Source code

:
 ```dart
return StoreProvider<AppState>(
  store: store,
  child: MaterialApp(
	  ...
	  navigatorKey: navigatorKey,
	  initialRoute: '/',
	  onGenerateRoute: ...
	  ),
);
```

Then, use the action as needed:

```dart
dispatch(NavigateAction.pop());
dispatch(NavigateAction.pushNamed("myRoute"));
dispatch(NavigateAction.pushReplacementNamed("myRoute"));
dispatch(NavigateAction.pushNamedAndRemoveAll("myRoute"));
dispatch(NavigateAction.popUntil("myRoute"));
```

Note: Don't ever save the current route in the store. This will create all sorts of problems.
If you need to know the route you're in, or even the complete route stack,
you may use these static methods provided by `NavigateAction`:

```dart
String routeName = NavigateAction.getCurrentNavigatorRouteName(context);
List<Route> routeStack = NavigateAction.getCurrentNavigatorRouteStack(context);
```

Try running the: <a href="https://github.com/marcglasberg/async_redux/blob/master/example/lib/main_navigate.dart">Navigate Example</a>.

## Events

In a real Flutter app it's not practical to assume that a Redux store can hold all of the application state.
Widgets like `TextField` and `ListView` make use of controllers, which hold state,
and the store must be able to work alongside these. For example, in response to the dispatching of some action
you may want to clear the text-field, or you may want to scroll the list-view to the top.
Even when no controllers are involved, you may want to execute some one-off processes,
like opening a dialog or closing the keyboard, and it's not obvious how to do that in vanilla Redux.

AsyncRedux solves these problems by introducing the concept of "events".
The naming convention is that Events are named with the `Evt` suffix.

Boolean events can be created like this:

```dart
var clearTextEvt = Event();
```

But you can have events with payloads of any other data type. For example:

::::

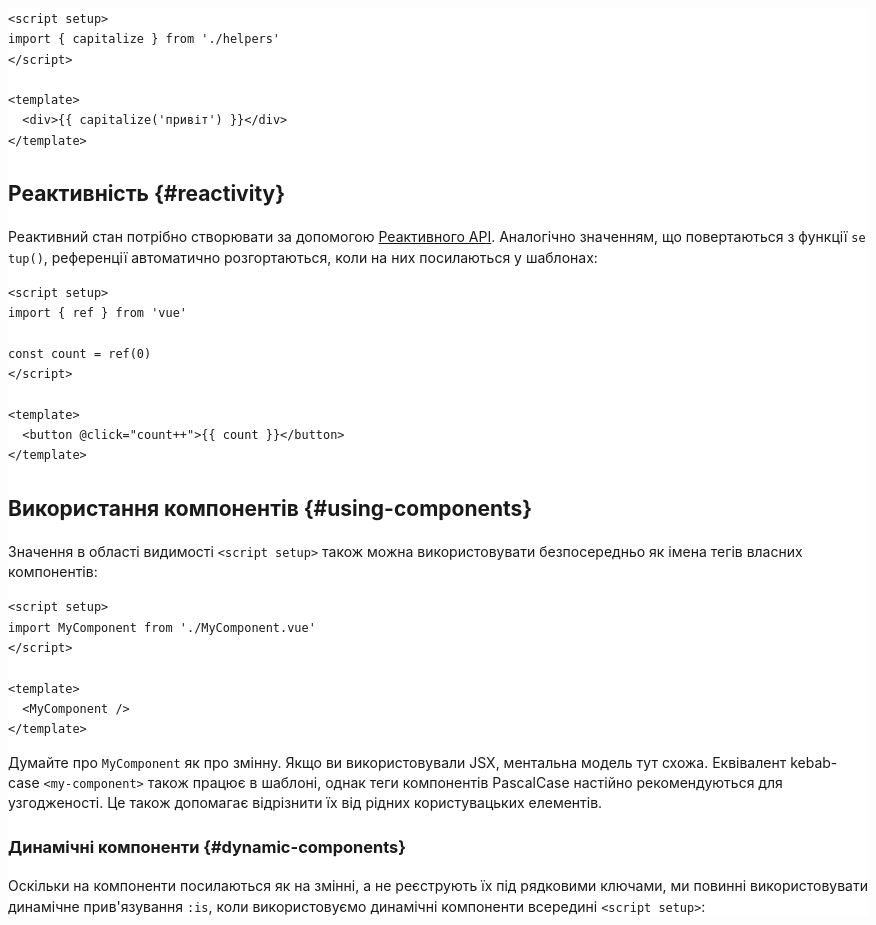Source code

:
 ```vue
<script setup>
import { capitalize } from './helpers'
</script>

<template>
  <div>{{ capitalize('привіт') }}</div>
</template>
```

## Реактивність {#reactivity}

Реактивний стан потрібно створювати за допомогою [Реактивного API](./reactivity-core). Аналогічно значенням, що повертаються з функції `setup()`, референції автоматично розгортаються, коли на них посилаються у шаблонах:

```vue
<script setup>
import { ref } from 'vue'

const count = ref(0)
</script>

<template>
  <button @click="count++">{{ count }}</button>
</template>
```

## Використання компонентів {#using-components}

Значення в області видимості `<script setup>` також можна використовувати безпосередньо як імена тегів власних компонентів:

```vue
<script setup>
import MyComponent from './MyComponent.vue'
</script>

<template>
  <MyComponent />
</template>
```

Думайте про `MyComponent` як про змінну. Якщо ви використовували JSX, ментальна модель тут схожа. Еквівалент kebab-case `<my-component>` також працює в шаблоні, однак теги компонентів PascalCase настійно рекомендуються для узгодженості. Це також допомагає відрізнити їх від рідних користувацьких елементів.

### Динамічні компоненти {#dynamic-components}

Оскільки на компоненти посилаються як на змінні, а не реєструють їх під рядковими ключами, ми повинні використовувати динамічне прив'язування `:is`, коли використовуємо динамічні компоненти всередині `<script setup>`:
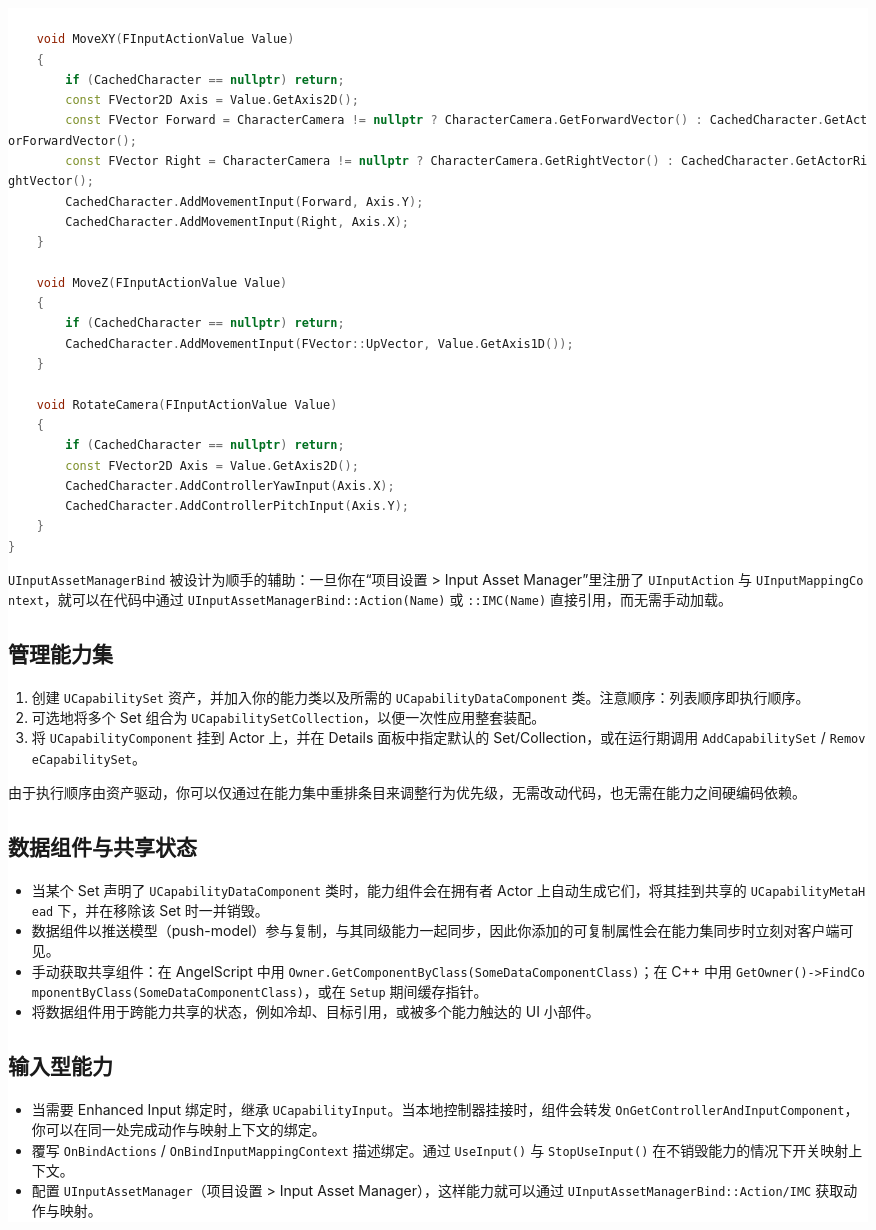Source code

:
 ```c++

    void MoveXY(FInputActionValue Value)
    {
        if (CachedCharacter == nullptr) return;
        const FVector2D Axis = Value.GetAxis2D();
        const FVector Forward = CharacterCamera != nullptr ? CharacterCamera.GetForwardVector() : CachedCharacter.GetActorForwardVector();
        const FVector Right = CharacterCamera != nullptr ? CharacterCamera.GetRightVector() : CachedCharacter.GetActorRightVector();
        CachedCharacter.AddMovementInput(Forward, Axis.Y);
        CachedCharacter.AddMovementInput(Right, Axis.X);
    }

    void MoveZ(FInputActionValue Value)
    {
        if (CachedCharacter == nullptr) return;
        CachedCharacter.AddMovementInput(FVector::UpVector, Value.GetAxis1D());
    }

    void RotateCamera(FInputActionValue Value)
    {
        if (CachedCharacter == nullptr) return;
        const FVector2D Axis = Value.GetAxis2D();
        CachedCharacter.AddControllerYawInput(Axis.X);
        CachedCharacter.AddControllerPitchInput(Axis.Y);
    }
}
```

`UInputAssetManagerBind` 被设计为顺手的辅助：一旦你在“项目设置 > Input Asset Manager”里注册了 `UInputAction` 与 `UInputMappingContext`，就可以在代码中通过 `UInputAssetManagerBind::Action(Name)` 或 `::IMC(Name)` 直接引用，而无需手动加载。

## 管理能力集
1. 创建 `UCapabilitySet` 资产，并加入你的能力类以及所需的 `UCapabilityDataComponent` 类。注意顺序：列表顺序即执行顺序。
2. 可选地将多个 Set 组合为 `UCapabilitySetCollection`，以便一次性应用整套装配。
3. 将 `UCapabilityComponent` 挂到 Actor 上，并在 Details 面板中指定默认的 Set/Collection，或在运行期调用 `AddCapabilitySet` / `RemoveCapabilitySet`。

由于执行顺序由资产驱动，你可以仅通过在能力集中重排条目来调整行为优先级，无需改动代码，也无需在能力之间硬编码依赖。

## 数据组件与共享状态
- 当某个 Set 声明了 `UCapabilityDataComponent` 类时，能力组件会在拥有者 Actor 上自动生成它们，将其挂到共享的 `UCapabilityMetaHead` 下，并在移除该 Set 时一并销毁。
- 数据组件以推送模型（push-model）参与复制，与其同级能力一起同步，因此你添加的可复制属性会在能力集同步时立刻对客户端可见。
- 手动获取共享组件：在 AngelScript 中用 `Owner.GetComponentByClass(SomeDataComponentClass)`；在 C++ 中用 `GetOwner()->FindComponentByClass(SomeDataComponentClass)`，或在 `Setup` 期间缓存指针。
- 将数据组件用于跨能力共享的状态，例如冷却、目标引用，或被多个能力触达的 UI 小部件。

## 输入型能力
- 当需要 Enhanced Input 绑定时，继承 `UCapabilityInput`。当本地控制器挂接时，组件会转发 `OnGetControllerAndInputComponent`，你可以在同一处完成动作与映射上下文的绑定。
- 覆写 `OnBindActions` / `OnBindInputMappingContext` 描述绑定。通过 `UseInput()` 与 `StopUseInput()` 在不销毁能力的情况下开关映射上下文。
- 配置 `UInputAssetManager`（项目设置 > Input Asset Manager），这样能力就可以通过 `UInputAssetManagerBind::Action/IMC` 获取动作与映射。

::::

• _What is expected_
In the records above, find the line with "If you need"; write out exactly that line and each one after it, stopping after the line with "AsyncRedux solves these".

• _Response for this exercise_
If you need to know the route you're in, or even the complete route stack,
you may use these static methods provided by `NavigateAction`:

```dart
String routeName = NavigateAction.getCurrentNavigatorRouteName(context);
List<Route> routeStack = NavigateAction.getCurrentNavigatorRouteStack(context);
```

Try running the: <a href="https://github.com/marcglasberg/async_redux/blob/master/example/lib/main_navigate.dart">Navigate Example</a>.

## Events

In a real Flutter app it's not practical to assume that a Redux store can hold all of the application state.
Widgets like `TextField` and `ListView` make use of controllers, which hold state,
and the store must be able to work alongside these. For example, in response to the dispatching of some action
you may want to clear the text-field, or you may want to scroll the list-view to the top.
Even when no controllers are involved, you may want to execute some one-off processes,
like opening a dialog or closing the keyboard, and it's not obvious how to do that in vanilla Redux.

AsyncRedux solves these problems by introducing the concept of "events".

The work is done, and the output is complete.